__Work item__: When you transcribe the lines below, keep every word the same and leave the pictures behind.

Stored data entries:
※

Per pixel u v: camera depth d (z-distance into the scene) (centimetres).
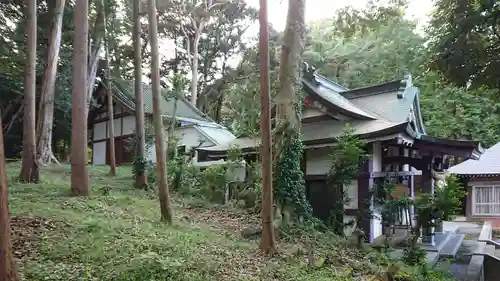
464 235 1669
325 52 2816
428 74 1328
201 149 1677
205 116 2822
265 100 807
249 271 666
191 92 3331
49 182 1270
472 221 2353
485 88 1020
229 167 1428
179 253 641
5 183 403
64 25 2109
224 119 3272
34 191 1078
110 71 2322
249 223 1088
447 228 1862
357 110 1341
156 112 925
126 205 1048
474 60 933
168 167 1552
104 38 2038
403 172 1404
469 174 2334
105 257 574
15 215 743
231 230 1000
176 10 3172
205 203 1315
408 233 1133
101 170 2044
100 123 2927
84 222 712
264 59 808
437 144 1172
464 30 920
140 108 1545
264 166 812
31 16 1291
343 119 1295
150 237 718
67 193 1063
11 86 2298
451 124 2548
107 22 2133
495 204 2314
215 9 3356
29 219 726
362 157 1107
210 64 3656
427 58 1090
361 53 2670
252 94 1778
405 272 784
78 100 1093
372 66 2672
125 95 2655
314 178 1266
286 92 1116
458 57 941
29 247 586
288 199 1067
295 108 1116
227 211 1222
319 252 877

※

__Exercise output__:
Per pixel u v: camera depth d (z-distance into the scene) (centimetres).
464 235 1669
325 52 2816
428 74 1328
201 149 1677
205 116 2822
265 100 807
249 271 666
191 92 3331
49 182 1270
472 221 2353
485 88 1020
229 167 1428
179 253 641
5 183 403
64 25 2109
224 119 3272
34 191 1078
110 71 2322
249 223 1088
447 228 1862
357 110 1341
156 112 925
126 205 1048
474 60 933
168 167 1552
104 38 2038
403 172 1404
469 174 2334
105 257 574
15 215 743
231 230 1000
176 10 3172
205 203 1315
408 233 1133
101 170 2044
100 123 2927
84 222 712
264 59 808
437 144 1172
464 30 920
140 108 1545
264 166 812
31 16 1291
343 119 1295
150 237 718
67 193 1063
11 86 2298
451 124 2548
107 22 2133
495 204 2314
215 9 3356
29 219 726
362 157 1107
210 64 3656
427 58 1090
361 53 2670
252 94 1778
405 272 784
78 100 1093
372 66 2672
125 95 2655
314 178 1266
286 92 1116
458 57 941
29 247 586
288 199 1067
295 108 1116
227 211 1222
319 252 877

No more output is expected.